## Problem requirements
Print everything from the start of the items down to and including the line containing "traiter des données", with every line kept unchanged.

## Record set
== Segment start ==

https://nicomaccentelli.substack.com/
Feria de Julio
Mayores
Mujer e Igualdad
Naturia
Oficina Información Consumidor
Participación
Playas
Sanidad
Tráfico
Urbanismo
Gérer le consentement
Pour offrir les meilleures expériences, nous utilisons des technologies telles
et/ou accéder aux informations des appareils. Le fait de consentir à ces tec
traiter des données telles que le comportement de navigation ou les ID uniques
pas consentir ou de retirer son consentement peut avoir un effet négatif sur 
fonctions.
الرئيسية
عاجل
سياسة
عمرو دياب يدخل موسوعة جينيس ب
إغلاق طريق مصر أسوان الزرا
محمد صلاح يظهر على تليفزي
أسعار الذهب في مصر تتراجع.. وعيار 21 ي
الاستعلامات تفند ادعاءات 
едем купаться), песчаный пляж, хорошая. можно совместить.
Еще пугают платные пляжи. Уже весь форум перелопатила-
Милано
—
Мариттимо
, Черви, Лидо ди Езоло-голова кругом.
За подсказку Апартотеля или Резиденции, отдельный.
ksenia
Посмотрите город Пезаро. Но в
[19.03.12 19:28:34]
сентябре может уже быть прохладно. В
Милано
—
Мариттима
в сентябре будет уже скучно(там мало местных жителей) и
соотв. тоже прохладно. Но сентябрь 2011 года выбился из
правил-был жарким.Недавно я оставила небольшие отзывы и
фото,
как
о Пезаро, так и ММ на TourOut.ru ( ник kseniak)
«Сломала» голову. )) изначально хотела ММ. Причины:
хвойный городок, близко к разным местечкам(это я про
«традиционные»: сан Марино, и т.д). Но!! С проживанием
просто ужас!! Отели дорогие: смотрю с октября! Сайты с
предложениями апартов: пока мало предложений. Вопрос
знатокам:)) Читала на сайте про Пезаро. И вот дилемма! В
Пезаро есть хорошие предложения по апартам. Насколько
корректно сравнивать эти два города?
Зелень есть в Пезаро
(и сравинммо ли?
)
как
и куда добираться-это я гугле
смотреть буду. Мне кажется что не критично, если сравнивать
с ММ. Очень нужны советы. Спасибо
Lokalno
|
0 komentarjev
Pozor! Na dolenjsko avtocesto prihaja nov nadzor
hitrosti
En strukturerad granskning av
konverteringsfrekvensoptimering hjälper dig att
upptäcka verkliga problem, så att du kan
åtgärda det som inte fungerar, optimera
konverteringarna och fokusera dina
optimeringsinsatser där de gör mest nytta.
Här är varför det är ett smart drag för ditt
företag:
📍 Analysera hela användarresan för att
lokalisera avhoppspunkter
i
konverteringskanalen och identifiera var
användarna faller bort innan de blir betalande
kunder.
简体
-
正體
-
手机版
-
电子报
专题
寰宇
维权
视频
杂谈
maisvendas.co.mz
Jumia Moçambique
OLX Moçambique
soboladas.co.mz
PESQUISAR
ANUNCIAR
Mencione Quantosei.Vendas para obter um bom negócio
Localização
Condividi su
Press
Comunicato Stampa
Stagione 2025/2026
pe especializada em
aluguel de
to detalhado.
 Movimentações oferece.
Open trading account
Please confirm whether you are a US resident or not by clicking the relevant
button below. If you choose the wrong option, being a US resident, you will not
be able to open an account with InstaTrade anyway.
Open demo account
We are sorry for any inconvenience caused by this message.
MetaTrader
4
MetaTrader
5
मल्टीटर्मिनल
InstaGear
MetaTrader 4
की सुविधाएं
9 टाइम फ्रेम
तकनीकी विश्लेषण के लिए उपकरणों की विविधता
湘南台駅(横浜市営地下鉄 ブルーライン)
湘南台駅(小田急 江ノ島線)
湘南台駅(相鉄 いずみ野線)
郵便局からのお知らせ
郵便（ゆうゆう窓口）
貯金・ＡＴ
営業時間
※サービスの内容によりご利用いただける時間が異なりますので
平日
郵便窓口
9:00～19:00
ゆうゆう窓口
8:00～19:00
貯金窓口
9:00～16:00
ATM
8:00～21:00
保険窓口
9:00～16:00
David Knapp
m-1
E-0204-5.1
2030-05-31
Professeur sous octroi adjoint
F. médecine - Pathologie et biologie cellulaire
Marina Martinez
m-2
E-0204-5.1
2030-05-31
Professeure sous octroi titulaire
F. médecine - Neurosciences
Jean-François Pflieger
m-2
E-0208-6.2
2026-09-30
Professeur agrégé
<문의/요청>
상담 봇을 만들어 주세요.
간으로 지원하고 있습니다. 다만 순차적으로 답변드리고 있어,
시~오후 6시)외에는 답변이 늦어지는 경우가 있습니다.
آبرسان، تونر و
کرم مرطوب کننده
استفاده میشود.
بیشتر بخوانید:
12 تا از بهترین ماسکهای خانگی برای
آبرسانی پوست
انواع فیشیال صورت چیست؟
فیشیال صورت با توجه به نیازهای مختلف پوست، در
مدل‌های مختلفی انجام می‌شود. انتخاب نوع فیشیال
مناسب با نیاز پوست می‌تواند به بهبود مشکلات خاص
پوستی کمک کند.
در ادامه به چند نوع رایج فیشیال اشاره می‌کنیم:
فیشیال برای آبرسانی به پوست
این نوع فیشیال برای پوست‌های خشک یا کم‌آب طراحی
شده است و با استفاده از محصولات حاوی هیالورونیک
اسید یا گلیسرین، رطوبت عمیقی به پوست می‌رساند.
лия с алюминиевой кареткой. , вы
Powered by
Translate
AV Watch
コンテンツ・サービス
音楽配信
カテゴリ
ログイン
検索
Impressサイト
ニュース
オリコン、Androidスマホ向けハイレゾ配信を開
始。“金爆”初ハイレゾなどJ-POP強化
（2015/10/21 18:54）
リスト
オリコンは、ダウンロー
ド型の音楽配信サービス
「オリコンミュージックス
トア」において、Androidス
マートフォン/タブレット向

== Segment end ==

## Answer to this problem
https://nicomaccentelli.substack.com/
Feria de Julio
Mayores
Mujer e Igualdad
Naturia
Oficina Información Consumidor
Participación
Playas
Sanidad
Tráfico
Urbanismo
Gérer le consentement
Pour offrir les meilleures expériences, nous utilisons des technologies telles
et/ou accéder aux informations des appareils. Le fait de consentir à ces tec
traiter des données telles que le comportement de navigation ou les ID uniques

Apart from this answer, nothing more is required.